# [SUPPLIED MATERIAL]
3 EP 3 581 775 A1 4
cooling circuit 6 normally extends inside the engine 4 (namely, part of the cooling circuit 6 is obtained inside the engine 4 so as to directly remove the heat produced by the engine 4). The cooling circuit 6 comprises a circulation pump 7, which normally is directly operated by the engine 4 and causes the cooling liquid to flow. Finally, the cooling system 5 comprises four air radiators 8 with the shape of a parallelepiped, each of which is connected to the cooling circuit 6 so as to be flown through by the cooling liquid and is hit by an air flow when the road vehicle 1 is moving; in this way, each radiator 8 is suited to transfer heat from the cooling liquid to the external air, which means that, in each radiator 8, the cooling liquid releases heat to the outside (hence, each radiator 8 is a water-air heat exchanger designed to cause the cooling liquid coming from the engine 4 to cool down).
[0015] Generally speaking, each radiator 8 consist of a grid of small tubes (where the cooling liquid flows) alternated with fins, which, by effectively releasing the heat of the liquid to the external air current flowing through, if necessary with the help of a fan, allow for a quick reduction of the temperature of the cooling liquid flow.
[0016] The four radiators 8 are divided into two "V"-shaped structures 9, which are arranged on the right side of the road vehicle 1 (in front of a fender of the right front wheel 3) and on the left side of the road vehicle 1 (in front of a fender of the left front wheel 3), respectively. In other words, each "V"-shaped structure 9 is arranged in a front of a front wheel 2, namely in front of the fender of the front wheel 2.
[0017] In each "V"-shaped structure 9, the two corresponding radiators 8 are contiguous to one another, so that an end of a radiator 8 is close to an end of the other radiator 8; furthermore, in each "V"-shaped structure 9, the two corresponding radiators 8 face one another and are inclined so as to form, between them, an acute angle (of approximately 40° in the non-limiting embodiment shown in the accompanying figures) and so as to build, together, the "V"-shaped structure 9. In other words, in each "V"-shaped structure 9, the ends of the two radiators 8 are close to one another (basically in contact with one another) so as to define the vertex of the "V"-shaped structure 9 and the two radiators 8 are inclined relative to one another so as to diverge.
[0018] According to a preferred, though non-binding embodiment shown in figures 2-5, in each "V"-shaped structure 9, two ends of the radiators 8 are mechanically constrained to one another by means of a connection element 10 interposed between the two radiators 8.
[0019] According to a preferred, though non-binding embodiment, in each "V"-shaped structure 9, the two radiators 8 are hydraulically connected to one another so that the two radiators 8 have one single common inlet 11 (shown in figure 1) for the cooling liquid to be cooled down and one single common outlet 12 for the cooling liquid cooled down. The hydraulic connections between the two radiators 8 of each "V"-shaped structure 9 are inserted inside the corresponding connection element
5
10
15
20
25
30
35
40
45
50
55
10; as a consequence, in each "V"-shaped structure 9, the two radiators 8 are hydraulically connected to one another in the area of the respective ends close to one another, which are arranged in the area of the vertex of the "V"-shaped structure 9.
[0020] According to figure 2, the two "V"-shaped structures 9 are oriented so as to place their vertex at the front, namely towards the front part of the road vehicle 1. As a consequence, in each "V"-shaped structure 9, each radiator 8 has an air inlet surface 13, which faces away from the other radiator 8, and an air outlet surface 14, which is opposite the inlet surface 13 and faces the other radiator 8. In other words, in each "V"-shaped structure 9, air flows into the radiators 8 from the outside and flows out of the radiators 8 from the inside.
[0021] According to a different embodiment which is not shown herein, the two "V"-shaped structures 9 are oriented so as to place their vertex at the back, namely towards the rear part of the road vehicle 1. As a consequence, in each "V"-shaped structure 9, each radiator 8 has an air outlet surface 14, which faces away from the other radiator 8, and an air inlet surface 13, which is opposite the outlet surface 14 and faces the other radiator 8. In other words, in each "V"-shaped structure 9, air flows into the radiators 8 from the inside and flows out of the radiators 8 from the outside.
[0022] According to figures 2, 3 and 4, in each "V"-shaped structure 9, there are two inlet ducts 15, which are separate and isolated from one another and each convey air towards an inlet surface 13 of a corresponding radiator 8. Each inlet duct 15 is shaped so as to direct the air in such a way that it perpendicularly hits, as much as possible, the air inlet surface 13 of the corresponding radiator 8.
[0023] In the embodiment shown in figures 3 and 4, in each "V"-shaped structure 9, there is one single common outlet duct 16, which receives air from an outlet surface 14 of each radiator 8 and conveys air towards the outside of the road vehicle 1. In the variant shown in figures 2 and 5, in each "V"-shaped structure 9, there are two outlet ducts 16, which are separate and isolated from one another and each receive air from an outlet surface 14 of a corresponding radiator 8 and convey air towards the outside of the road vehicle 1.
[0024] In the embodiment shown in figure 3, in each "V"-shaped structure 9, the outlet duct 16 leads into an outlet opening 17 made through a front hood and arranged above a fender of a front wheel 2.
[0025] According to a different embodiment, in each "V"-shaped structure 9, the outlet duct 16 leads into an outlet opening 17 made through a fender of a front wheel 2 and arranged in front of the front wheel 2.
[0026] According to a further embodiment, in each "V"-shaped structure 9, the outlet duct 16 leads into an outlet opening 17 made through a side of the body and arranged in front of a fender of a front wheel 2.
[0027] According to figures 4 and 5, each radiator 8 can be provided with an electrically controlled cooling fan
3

# [WORK INSTRUCTIONS]
From the data above, say how many lines include "wheel", and write nothing but the number.

# [SOLUTION BELOW]
4